**Work item**
Return every line from the records below with the string "sunduğumuz".

..........

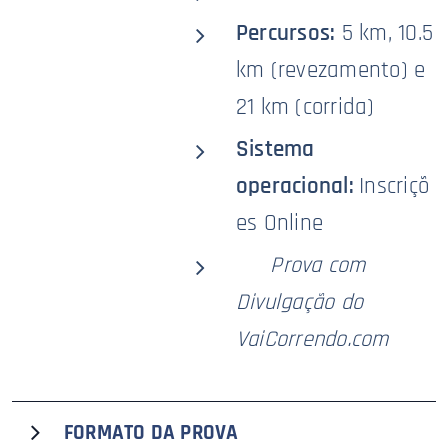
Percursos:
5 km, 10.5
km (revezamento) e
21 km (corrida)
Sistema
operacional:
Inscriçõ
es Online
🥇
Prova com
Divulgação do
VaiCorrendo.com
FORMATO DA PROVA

..........

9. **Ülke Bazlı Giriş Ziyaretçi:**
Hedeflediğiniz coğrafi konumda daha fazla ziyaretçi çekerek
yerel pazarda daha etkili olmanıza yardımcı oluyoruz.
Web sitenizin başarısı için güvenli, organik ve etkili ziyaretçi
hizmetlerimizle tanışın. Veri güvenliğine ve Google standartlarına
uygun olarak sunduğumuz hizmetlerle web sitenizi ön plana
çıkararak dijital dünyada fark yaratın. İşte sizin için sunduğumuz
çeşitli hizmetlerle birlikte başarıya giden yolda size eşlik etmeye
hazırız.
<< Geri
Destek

..........

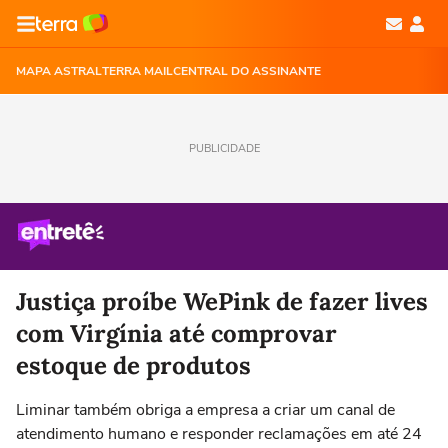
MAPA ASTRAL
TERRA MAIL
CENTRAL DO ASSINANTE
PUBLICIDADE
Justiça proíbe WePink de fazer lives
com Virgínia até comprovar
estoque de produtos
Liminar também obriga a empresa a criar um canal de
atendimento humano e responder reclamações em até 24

..........

**Answer area**
uygun olarak sunduğumuz hizmetlerle web sitenizi ön plana
çıkararak dijital dünyada fark yaratın. İşte sizin için sunduğumuz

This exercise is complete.